## TASK STATEMENT
Before writing out the records, remove the pictures; keep everything else exact.

## RECORDS
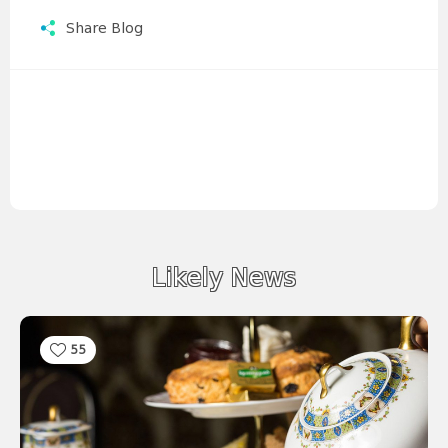
Share Blog
Likely News
55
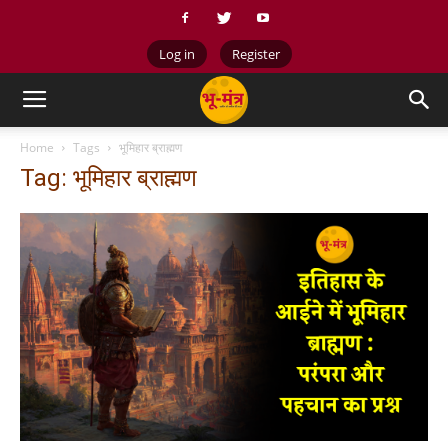
Log in
Register
Home
Tags
भूमिहार ब्राह्मण
Tag: भूमिहार ब्राह्मण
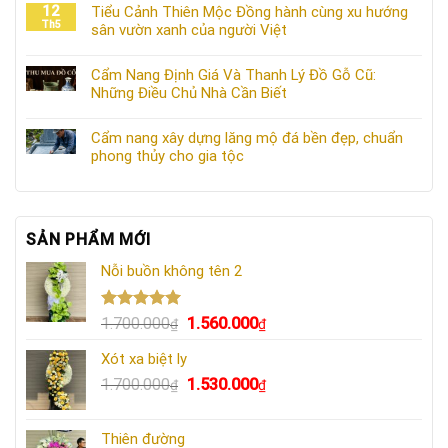
12
Tiểu Cảnh Thiên Mộc Đồng hành cùng xu hướng
Th5
sân vườn xanh của người Việt
Cẩm Nang Định Giá Và Thanh Lý Đồ Gỗ Cũ:
Những Điều Chủ Nhà Cần Biết
Cẩm nang xây dựng lăng mộ đá bền đẹp, chuẩn
phong thủy cho gia tộc
SẢN PHẨM MỚI
Nỗi buồn không tên 2
Được xếp
Giá
Giá
1.700.000
1.560.000
₫
₫
hạng
5.00
gốc
hiện
5 sao
Xót xa biệt ly
là:
tại
Giá
Giá
1.700.000
1.530.000
1.700.000₫.
là:
₫
₫
gốc
hiện
1.560.000₫.
là:
tại
Thiên đường
1.700.000₫.
là:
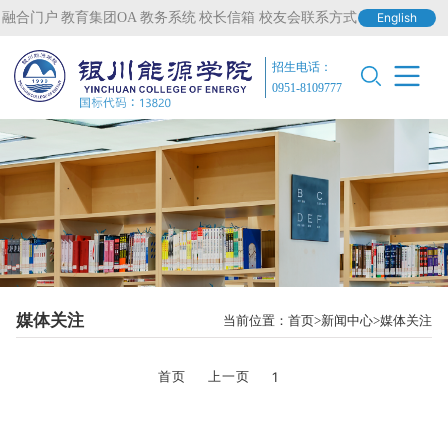
融合门户
教育集团OA
教务系统
校长信箱
校友会联系方式
English
招生电话：
0951-8109777
媒体关注
当前位置：
首页
新闻中心
媒体关注
首页
上一页
1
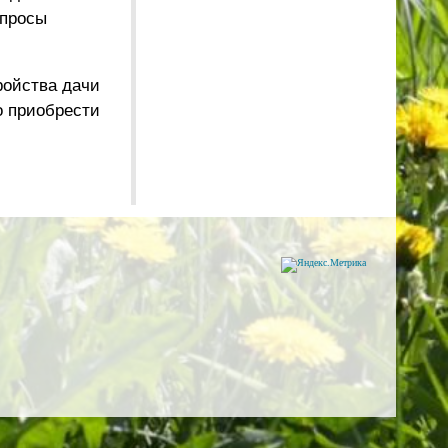
опросы
ройства дачи
о приобрести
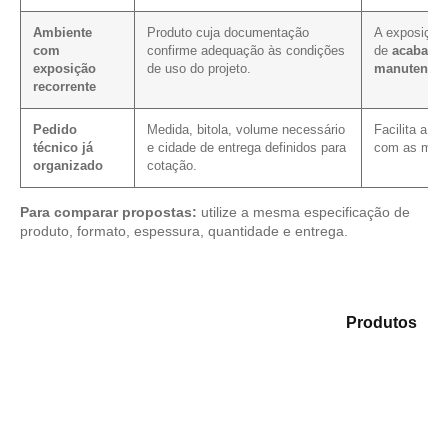
Ambiente
Produto cuja documentação
A exposição 
com
confirme adequação às condições
de
acabamen
exposição
de uso do projeto.
manutençã
recorrente
Pedido
Medida, bitola, volume necessário
Facilita a c
técnico já
e cidade de entrega definidos para
com as mesm
organizado
cotação.
Para comparar propostas:
utilize a mesma especificação de
produto, formato, espessura, quantidade e entrega.
Compare as opções em nosso portfólio de
Produtos
e
encontre o tipo de chapa mais compatível para sua
aplicação.
Compensado Plastificado
Plastificado 2 Processos
Compensado Plywood
Madeirite Resinado Fenólico
Madeirite Resinado Cola Branca
OSB Tapume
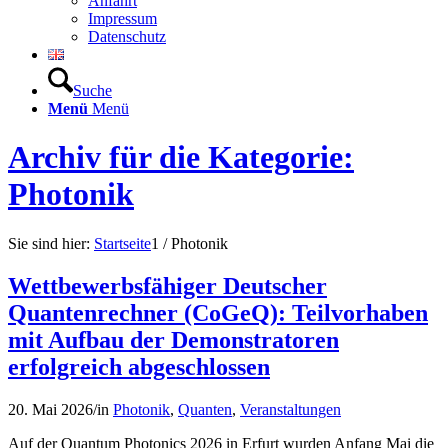
Anfahrt
Impressum
Datenschutz
Suche
Menü
Menü
Archiv für die Kategorie:
Photonik
Sie sind hier:
Startseite
1
/
Photonik
Wettbewerbsfähiger Deutscher
Quantenrechner (CoGeQ): Teilvorhaben
mit Aufbau der Demonstratoren
erfolgreich abgeschlossen
20. Mai 2026
/
in
Photonik
,
Quanten
,
Veranstaltungen
Auf der Quantum Photonics 2026 in Erfurt wurden Anfang Mai die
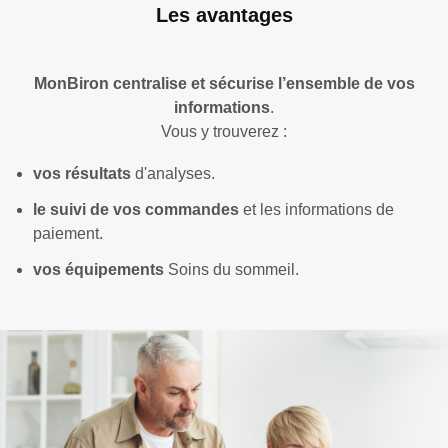
Les avantages
MonBiron centralise et sécurise l’ensemble de vos
informations
.
Vous y trouverez :
vos résultats
d'analyses.
le suivi de vos commandes
et les informations de
paiement.
vos équipements
Soins du sommeil.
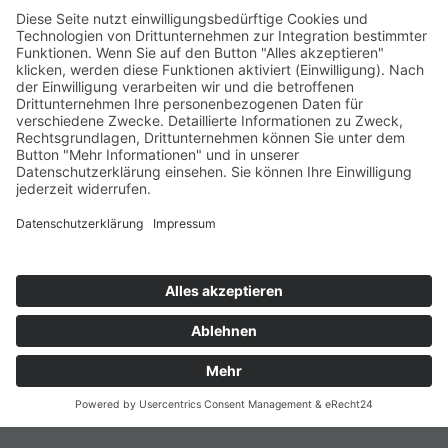
+49 (0) 15117609865
office(at)talentscout.de
Social
© 2026 Talentscout Consulting GmbH
Glossar
Blog
AGBs
Sitemap
Datenschutz
Impressum
Termin
vereinbaren
Kontakt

## EXERCISE RESPONSE
Share Blog
Likely News
55
Log in
Register
Home
Tags
भूमिहार ब्राह्मण
Tag: भूमिहार ब्राह्मण
12
Tiểu Cảnh Thiên Mộc Đồng hành cùng xu hướng
Th5
sân vườn xanh của người Việt
Cẩm Nang Định Giá Và Thanh Lý Đồ Gỗ Cũ:
Những Điều Chủ Nhà Cần Biết
Cẩm nang xây dựng lăng mộ đá bền đẹp, chuẩn
phong thủy cho gia tộc
SẢN PHẨM MỚI
Nỗi buồn không tên 2
Được xếp
Giá
Giá
1.700.000
1.560.000
₫
₫
hạng
5.00
gốc
hiện
5 sao
Xót xa biệt ly
là:
tại
Giá
Giá
1.700.000
1.530.000
1.700.000₫.
là:
₫
₫
gốc
hiện
1.560.000₫.
là:
tại
Thiên đường
1.700.000₫.
là:
融合门户
教育集团OA
教务系统
校长信箱
校友会联系方式
English
招生电话：
0951-8109777
媒体关注
当前位置：
首页
新闻中心
媒体关注
首页
上一页
1
опросы
ройства дачи
о приобрести
Ambiente
Produto cuja documentação
A exposição 
com
confirme adequação às condições
de
acabamen
exposição
de uso do projeto.
manutençã
recorrente
Pedido
Medida, bitola, volume necessário
Facilita a c
técnico já
e cidade de entrega definidos para
com as mesm
organizado
cotação.
Para comparar propostas:
utilize a mesma especificação de
produto, formato, espessura, quantidade e entrega.
Compare as opções em nosso portfólio de
Produtos
e
encontre o tipo de chapa mais compatível para sua
aplicação.
Compensado Plastificado
Plastificado 2 Processos
Compensado Plywood
Madeirite Resinado Fenólico
Madeirite Resinado Cola Branca
OSB Tapume
Anfahrt
Impressum
Datenschutz
Suche
Menü
Menü
Archiv für die Kategorie:
Photonik
Sie sind hier:
Startseite
1
/
Photonik
Wettbewerbsfähiger Deutscher
Quantenrechner (CoGeQ): Teilvorhaben
mit Aufbau der Demonstratoren
erfolgreich abgeschlossen
20. Mai 2026
/
in
Photonik
,
Quanten
,
Veranstaltungen
Auf der Quantum Photonics 2026 in Erfurt wurden Anfang Mai die
Les avantages
MonBiron centralise et sécurise l’ensemble de vos
informations
.
Vous y trouverez :
vos résultats
d'analyses.
le suivi de vos commandes
et les informations de
paiement.
vos équipements
Soins du sommeil.
+49 (0) 15117609865
office(at)talentscout.de
Social
© 2026 Talentscout Consulting GmbH
Glossar
Blog
AGBs
Sitemap
Datenschutz
Impressum
Termin
vereinbaren
Kontakt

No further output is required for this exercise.